Speaking on Joy FM’s Midday News on March 18, he said, “We should not create needless anxiety among the persons living with HIV because I know that we have enough drugs at least from now up till May and hopefully, if the ministry’s commodities come in, then there would be no cause for alarm.”

The Director-General explained that the government had already arranged for these drugs to be in place before the current ones in the system were exhausted.

He added that the fact that health practitioners were rationing drugs did not mean a shortage. Dr. Atuahene said the particular facility might have almost exhausted what was allocated.

“I am aware that the government procured ARVs to fill the gap at least starting from May and if we do not receive government-procured ARVs, that is when we will begin to have shortage but presently, I cannot anticipate any shortage as being alleged and then speak to it specifically.

 “Not being able to account for it does not mean it is missing,” he said in response to claims that some $15 million worth of medications had gone missing, explaining that “Government through the Ministry of Health was supposed to procure anti-retroviral medicine. It was an arrangement between Ministry of Health and Global Fund and we are all fully aware that those drugs should be arriving by now,” he said.

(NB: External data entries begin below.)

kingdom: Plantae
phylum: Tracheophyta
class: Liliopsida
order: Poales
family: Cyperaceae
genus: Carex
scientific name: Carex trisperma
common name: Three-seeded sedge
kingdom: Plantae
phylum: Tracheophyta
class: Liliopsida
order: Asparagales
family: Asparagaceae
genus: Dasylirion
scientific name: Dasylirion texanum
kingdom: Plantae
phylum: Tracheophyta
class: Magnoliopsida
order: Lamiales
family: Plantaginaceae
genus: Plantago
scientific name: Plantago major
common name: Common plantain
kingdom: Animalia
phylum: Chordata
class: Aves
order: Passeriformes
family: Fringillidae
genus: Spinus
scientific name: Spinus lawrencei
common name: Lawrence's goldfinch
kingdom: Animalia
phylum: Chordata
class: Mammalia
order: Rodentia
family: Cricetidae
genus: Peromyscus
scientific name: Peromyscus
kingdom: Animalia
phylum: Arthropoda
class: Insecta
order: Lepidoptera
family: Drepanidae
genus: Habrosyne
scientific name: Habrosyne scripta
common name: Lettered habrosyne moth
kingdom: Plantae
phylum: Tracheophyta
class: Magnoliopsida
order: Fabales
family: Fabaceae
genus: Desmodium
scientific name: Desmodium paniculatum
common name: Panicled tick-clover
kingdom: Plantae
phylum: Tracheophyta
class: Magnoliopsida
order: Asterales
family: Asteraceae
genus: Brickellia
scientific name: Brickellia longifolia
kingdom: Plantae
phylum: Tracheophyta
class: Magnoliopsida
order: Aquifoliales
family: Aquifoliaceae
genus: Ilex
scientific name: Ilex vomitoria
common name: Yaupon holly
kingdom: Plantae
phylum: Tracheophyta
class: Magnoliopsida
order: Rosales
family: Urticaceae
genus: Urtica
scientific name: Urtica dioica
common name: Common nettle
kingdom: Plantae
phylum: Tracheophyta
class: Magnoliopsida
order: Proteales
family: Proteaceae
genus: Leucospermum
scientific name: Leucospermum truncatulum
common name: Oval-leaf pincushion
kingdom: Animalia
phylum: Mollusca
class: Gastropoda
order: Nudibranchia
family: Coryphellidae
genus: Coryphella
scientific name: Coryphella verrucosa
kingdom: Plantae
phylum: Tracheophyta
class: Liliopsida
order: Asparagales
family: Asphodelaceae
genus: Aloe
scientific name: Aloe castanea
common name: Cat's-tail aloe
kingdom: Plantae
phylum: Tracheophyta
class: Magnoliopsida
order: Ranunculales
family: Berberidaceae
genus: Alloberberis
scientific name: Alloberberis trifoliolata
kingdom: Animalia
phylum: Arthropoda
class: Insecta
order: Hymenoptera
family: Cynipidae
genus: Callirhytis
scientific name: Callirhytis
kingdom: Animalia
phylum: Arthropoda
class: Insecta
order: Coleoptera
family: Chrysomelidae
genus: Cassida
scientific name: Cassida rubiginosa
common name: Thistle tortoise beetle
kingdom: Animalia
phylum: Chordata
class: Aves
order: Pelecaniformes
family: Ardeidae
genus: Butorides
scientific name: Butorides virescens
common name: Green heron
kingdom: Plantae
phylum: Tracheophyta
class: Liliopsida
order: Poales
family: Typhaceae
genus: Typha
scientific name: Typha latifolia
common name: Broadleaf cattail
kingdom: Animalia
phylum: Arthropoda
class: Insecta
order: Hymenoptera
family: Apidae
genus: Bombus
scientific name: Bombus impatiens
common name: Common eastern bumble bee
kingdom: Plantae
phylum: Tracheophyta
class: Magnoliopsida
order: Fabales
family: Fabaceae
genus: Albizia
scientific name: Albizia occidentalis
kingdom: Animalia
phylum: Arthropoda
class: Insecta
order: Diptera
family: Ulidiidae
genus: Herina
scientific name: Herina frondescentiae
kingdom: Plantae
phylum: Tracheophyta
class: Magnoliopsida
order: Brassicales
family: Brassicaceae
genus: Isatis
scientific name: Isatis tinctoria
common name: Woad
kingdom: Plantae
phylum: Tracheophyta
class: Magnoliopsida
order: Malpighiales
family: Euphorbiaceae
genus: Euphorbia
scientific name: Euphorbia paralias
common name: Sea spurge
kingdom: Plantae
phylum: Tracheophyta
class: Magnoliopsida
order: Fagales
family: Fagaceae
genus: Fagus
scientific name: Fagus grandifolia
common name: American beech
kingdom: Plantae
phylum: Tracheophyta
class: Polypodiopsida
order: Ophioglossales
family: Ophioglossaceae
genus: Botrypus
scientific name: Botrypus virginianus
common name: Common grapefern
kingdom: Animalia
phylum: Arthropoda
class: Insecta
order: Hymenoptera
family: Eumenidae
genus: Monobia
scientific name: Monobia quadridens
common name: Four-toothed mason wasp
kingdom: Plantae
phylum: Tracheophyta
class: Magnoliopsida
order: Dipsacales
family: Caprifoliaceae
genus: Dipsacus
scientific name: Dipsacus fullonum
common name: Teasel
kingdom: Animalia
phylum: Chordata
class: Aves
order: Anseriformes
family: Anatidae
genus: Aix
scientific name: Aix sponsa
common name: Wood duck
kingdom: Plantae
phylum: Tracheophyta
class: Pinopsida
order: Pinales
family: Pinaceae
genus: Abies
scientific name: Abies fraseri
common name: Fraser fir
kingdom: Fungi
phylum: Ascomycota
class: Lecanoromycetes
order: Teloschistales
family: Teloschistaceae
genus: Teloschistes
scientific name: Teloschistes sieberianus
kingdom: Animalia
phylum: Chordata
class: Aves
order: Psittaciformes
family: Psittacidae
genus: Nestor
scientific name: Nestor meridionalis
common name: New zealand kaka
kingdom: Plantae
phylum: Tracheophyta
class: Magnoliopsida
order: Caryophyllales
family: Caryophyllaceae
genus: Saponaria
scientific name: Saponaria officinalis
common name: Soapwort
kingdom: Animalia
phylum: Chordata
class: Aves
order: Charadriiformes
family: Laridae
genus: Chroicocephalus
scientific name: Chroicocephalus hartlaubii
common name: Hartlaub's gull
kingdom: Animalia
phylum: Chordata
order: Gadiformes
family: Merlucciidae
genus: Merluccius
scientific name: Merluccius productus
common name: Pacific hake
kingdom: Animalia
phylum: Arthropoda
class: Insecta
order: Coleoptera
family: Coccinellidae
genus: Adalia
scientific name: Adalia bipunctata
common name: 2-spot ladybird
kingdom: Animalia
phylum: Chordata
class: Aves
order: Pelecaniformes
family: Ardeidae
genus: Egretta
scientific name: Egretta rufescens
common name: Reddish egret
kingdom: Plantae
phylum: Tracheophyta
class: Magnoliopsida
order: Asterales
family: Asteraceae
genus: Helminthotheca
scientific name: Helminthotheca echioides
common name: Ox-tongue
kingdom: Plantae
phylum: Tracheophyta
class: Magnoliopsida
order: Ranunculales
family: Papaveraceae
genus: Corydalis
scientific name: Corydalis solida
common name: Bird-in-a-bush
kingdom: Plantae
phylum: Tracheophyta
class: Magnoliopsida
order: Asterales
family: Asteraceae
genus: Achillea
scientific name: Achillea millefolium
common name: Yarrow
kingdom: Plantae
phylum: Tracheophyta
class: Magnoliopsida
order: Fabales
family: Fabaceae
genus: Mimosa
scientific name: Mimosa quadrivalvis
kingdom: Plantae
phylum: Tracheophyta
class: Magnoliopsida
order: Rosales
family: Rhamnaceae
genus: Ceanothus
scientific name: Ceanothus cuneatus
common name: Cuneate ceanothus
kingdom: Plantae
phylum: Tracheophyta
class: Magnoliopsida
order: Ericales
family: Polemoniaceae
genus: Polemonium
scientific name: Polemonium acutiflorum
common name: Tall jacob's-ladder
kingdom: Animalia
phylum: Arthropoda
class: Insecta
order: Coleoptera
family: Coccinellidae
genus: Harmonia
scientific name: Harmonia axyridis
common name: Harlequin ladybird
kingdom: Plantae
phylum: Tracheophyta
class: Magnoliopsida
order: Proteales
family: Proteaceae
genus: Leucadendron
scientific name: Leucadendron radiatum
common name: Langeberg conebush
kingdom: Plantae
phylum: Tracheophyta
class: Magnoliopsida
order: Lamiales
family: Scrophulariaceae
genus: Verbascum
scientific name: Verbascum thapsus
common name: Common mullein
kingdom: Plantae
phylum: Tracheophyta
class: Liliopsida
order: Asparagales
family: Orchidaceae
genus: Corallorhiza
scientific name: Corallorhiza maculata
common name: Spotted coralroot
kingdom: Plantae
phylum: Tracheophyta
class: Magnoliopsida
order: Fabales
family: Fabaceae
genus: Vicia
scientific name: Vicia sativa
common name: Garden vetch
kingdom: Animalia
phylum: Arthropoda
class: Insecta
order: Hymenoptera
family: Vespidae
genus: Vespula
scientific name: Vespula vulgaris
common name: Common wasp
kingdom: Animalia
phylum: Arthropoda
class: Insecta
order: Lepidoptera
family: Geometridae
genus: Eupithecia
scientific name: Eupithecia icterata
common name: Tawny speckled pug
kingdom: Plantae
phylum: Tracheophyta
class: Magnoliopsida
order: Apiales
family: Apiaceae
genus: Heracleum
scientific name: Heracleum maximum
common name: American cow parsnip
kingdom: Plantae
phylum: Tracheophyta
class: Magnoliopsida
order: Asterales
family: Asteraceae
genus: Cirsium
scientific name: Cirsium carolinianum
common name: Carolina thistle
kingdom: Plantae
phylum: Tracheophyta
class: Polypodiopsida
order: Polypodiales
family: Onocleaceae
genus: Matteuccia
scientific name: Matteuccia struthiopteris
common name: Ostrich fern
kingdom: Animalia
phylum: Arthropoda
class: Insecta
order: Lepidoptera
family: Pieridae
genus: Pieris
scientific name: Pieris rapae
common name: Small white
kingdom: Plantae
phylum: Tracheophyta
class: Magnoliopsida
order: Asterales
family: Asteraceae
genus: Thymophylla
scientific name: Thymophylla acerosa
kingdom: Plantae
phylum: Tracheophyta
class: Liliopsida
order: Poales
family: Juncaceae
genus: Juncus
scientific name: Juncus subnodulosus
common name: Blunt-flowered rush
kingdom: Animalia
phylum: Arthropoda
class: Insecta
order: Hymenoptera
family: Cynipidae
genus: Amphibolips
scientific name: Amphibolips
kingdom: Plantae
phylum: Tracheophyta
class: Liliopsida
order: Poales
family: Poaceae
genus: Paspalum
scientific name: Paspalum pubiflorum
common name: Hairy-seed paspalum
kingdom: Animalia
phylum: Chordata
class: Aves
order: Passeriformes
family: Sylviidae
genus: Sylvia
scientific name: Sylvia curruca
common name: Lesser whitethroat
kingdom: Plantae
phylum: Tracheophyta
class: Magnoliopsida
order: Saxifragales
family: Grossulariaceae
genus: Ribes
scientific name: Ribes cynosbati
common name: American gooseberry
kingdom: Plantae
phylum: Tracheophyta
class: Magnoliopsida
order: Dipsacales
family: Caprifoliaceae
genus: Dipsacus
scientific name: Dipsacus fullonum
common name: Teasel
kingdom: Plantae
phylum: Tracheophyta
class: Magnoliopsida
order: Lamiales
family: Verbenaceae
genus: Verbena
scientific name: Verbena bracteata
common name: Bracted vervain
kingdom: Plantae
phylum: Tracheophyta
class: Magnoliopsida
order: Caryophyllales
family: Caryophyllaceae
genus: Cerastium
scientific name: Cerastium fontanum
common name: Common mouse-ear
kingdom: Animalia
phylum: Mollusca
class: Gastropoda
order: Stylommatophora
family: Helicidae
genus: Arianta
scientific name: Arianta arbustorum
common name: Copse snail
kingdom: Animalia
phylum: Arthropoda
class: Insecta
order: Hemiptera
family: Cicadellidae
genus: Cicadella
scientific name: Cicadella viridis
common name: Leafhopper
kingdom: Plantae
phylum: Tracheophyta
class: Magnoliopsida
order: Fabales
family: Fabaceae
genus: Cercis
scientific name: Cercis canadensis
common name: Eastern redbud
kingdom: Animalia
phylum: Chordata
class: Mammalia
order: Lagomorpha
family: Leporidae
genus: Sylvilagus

Meanwhile, he assured that the Health Ministry was working round the clock to ensure that there are enough drugs in the system and there is no need for unnecessary panic.

“Presently the issue is one of the top priorities being considered by the new Minister for Health and I know he is an action man and will have it resolved as quickly as possible.

“Just last week, we had a meeting with the ministry together with the Global Fund on this subject matter and the necessary actions are being taken.

“Some should have arrived in December but not all of it. The assurance we have is that ministry has procured and the contractors or the suppliers will deliver,” he added.